Otto sta seduto su una panchina del suo quartiere. Scrive su un quaderno.
Un libro-mattone appoggiato accanto. Saranno le undici e mezza di sera: la luce di un lampione gli permette di vedere le sue parole.
Intanto nel parco cittadino si scopre un fatto sorprendente.
Le anatre, che di giorno abitano un laghetto seminascosto tra le piante, la notte si spostano nei più ampi laghi artificiali di cemento, ma molto più puliti. C'è anche qualche papera.

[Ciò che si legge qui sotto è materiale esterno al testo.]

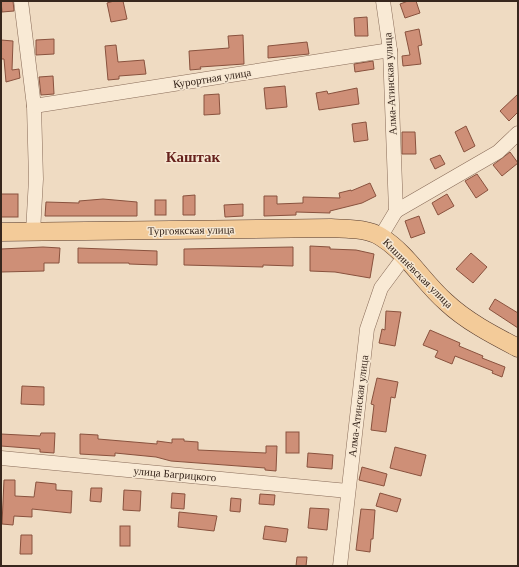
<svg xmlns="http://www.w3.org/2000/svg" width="519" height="567" font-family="'Times New Roman',serif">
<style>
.building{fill:#ce8f77;stroke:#89523e}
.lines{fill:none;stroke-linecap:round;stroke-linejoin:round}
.minor-casing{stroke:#896c59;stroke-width:15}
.major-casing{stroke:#573b2d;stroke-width:19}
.minor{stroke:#f9ead5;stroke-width:14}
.major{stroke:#f3cb99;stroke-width:18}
.labels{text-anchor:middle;stroke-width:3;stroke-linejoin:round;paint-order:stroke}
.street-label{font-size:11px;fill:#38271d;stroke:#f6e7d2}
.district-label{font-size:15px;font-weight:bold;fill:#66211c;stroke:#f6e7d2}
</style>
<rect width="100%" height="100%" fill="#efdbc2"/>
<g class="building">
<polygon points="1,1 13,1 14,11 2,12"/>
<polygon points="114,1 123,1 127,19 111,22 107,3"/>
<polygon points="408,1 416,1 420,13 405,18 400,4"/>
<polygon points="367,17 368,36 355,36 354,18"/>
<polygon points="419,29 422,45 418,46 421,64 403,66 402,56 410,55 405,32"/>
<polygon points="243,35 244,64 200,67 201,69 190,70 189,51 229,48 228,36"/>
<polygon points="54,39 54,54 36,55 36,40"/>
<polygon points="1,40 13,41 12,70 19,69 20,78 6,82 4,59 1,59"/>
<polygon points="307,42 309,54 268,58 268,46"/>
<polygon points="116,45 118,62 144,60 146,74 119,76 119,79 108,80 105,46"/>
<polygon points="373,61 374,69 355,72 354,64"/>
<polygon points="53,76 54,94 41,95 39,77"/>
<polygon points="285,86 287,107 266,109 264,88"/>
<polygon points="357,88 359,104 319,110 316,93 327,91 328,94"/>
<polygon points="219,94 220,114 204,115 204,95"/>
<polygon points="518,94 518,112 509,121 500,111"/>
<polygon points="366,122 368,140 354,142 352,124"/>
<polygon points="466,126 475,146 464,152 455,132"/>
<polygon points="402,132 415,132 416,154 402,154"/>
<polygon points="510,152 518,163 502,176 493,165"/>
<polygon points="440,155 445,164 435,169 430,159"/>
<polygon points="477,174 488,190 476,198 465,181"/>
<polygon points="370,183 376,196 362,203 330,211 330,213 296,212 296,215 264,216 264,196 277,196 277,204 303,203 303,197 340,198 339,193 351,190 351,191"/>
<rect x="1" y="194" width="17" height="23"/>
<polygon points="447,194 454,206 438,215 432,203"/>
<polygon points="195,195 195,215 183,215 183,196"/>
<polygon points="103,199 137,202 137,216 45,216 46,202 79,203 79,201"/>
<rect x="155" y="200" width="11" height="15"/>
<polygon points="243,204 243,216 225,217 224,205"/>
<polygon points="419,216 425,233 411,238 405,221"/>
<polygon points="310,246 330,247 330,249 356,250 374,254 370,278 335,272 310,271"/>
<polygon points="43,247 60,248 59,263 44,263 44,271 1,272 1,249"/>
<polygon points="293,247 293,266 263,265 263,267 184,265 184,249"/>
<polygon points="78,248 157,251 157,265 129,264 129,263 78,263"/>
<polygon points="471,253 487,267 473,283 456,269"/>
<polygon points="495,299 518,313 518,328 489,309"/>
<polygon points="386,311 401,312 395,346 379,343 382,329 385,330"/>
<polygon points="430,330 460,343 459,346 483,356 482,358 505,367 502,377 492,373 493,371 455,356 452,364 435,357 438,351 423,345"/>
<polygon points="377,378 398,382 395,398 391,397 386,432 371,430 374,405 371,404"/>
<polygon points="22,386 44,387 44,405 21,404"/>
<rect x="286" y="432" width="13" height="21"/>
<polygon points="41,433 55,433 54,453 40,452 40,449 1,446 1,434 40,436"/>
<polygon points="80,434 98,435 98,439 157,444 157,441 172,443 172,439 184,439 184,441 198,442 198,450 266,453 266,446 277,446 276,471 265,470 265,468 171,461 156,457 115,453 115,456 80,454"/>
<polygon points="395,447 426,455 421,476 390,468"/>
<polygon points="308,453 333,455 332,469 307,467"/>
<polygon points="362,467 387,474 384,486 359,480"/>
<polygon points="4,480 15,480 15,496 34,497 36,482 56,484 56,490 72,491 71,513 32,509 32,517 14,516 13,525 2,524"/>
<polygon points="91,488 102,488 101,502 90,501"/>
<polygon points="124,490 141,491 140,511 123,510"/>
<polygon points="172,493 185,494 184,509 171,508"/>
<polygon points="380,493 401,499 397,512 376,506"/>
<polygon points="260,494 275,495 274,505 259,504"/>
<polygon points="231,498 241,499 240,512 230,511"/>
<polygon points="310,508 329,509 327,530 308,528"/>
<polygon points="361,509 375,510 373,539 371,539 370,552 356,550"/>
<polygon points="179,512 217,516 214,531 178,527"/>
<rect x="120" y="526" width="10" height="20"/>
<polygon points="265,526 288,529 286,542 263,539"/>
<polygon points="21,535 32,535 32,554 20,554"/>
<polygon points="297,557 307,557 306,566 296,566"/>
</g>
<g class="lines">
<g class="minor-casing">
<g id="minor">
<polyline points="21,1 34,106 36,179 33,232"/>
<polyline points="34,106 390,50"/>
<polyline points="396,211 498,152 518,133"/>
<polyline points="381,236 396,211 390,50 383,1"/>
<polyline points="1,458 348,491"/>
<polyline points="340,566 367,329 381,288 404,257"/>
</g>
</g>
<g class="major-casing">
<path id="major" d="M1,232L331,228C346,229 368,228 381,237C407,253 423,282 446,302C466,321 493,335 518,348"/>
</g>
<use href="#minor" class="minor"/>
<use href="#major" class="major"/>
</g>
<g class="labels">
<g class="street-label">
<text transform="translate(212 78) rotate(-9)" y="4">Курортная улица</text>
<text transform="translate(390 84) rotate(-93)" y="4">Алма-Атинская улица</text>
<text transform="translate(191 230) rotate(-1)" y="4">Тургоякская улица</text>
<text transform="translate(418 273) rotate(45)" y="4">Кишинёвская улица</text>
<text transform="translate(358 406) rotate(-83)" y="4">Алма-Атинская улица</text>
<text transform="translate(175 474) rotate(5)" y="4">улица Багрицкого</text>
</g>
<g class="district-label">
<text x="193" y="162">Каштак</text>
</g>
</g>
<rect width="519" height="567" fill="none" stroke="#38271d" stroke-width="4"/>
</svg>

Lì, starnazzano piano tra di loro, come se parlassero e nuotano svelte, si lavano le piume, risalgono sulla terra ferma e poi si tuffano. Qualche volta volano via spiegando le ali. Penso che quello noi umani non lo possiamo fare, però abbiamo inventato gli aerei etc. etc. In fondo c'è una spiegazione per quasi tutto.

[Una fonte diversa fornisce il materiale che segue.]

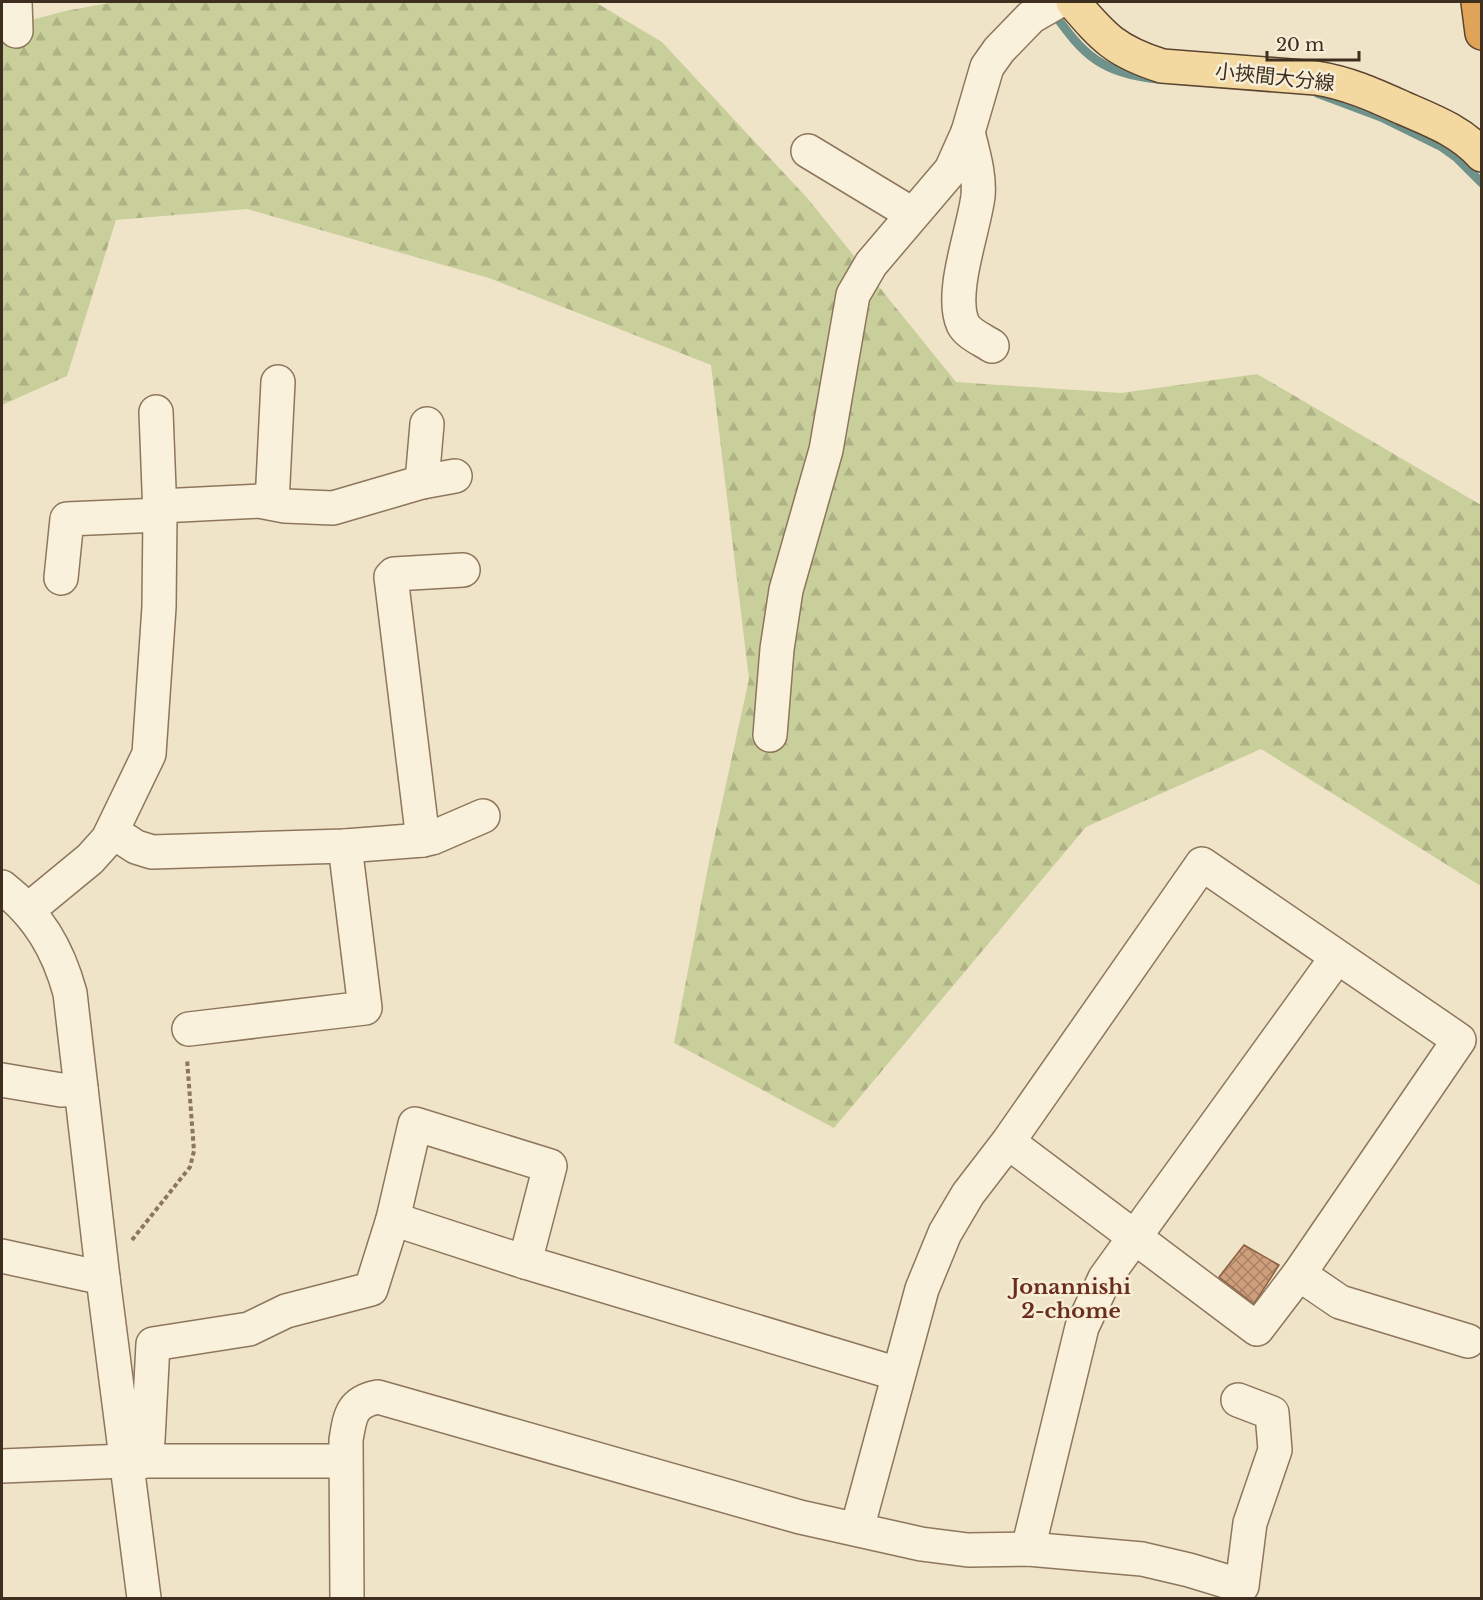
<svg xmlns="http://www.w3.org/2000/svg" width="1483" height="1600" font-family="'Libre Baskerville','Noto Sans JP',serif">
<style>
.forest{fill:url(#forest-firs)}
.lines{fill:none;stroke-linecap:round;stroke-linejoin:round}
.stream{stroke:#6f938a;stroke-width:9}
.building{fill:url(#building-cross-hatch);stroke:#8d5f41;stroke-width:1.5}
.minor-casing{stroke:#8d765c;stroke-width:36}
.major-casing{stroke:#5b4430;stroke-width:36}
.highway-casing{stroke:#5b4430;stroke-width:36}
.path{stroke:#8d765c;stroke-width:4;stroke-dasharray:4.5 3;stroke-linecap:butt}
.minor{stroke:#faf1dc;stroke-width:33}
.major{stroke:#f3d9a0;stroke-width:33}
.highway{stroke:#e0a458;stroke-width:33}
.labels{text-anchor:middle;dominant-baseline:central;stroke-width:5;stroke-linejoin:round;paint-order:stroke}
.street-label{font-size:20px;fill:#3d2e20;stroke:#f7eed8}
.neighbourhood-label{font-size:21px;font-weight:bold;fill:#6b2e1e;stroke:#f7eed8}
</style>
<defs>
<pattern id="forest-firs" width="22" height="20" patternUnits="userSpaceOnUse" patternTransform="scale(1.5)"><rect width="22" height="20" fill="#c9cf9b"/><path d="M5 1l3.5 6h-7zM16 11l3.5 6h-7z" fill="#aeb285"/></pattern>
<pattern id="building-cross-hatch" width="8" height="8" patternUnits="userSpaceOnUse" patternTransform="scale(1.5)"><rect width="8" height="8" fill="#cf9f7d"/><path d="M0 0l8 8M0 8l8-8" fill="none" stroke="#a98266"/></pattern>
</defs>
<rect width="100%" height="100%" fill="#f0e4c8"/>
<!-- forest -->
<path class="forest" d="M115 2H595L662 42 808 199 956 382 1121 393 1257 374 1481 505V886L1261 749 1086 827 834 1128 674 1043 709 862 749 679 711 365 489 278 247 209 116 220 67 376 2 405V28L65 11Z"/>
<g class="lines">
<!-- stream -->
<g class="stream">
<path d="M1053 12C1084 56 1102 73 1157 79"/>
<path d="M1317 93 1381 117 1442 147 1456 157 1482 183"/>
</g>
</g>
<!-- building -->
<path class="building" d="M1244 1245 1279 1265 1254 1304 1219 1277Z"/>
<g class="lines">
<defs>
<g id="minor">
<path d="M15 2 16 31"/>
<path d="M968 132C973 153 980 175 978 196 974 230 949 293 963 324 968 334 983 340 992 346"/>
<path d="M808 151 912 214"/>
<path d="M422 482 427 424"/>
<path d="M272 503 278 382"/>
<path d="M160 506 259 501 285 506 333 508 422 482 455 476"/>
<path d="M61 578 67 519 160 515"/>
<path d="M770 735 777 649 786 590 826 450 853 295 871 264 951 170 968 132 987 67 999 50 1031 17 1057 2"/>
<path d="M113 832 136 847 152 852 345 846 423 840 432 838 483 816"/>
<path d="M423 840 391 577 394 574 463 570"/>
<path d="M2 887C38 915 58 949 70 993L103 1278 144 1598"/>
<path d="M28 910 90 859 108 839 149 754 159 607 160 515 156 412"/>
<path d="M189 1029 365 1008 345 846"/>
<path d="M2 1080 61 1090 81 1089"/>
<path d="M393 1219 525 1262 898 1374"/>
<path d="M2 1256 103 1278"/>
<path d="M1299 1274 1340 1302 1468 1341"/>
<path d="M141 1462 148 1440 153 1344 249 1329 286 1311 371 1289 393 1219 415 1124 550 1166 525 1262"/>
<path d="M2 1466 125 1461H345"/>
<path d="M857 1529 922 1289 945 1233 968 1194 1008 1142 1202 864 1459 1040 1299 1274 1257 1329 1008 1142"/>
<path d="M1028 1549 1082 1327 1105 1278 1337 957"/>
<path d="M347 1598 346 1440C350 1416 351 1402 378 1397L800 1517 921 1544 968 1550 1028 1549 1142 1559 1189 1570 1242 1586 1250 1523 1275 1450 1272 1413 1238 1400"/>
</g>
<path id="major" d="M1073 2C1104 38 1115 51 1162 66L1316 78C1348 83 1374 95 1403 108 1433 121 1460 131 1482 155"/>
<path id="highway" d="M1478 2 1482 33"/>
</defs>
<!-- minor casing -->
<use href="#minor" class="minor-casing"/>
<!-- major casing -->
<use href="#major" class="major-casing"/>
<!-- highway casing -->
<use href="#highway" class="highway-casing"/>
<!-- path -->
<path class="path" d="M132 1240 190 1167 194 1151 187 1059"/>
<!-- minor -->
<use href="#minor" class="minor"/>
<!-- major -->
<use href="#major" class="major"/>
<!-- highway -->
<use href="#highway" class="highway"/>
</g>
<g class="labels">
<!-- street labels -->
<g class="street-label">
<text transform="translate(1275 77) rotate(6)">小挾間大分線</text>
</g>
<!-- neighbourhood labels -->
<g class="neighbourhood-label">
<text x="1071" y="1287">Jonannishi<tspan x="1071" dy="24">2-chome</tspan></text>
</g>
</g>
<!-- border -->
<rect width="1483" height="1600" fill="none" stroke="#3d2e20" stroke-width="6"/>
<!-- scale -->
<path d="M1267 51v9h92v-9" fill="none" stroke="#3d2e20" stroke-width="3"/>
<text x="1276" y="51" font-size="18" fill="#3d2e20" stroke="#f7eed8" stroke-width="4.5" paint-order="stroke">20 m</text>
</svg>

Non potrei giurarlo, ma il loro sembra un gioco. Ne percepisco appena l'ombra da lontano, mentre su una panchina, con la bicicletta parcheggiata, il fresco del vento è il nostro premio dopo una giornata troppo estiva.
Di notte qualche volta veniamo qui a trascorrere il tempo dove si sta meglio anche se è un po' artificiale, come le anatre.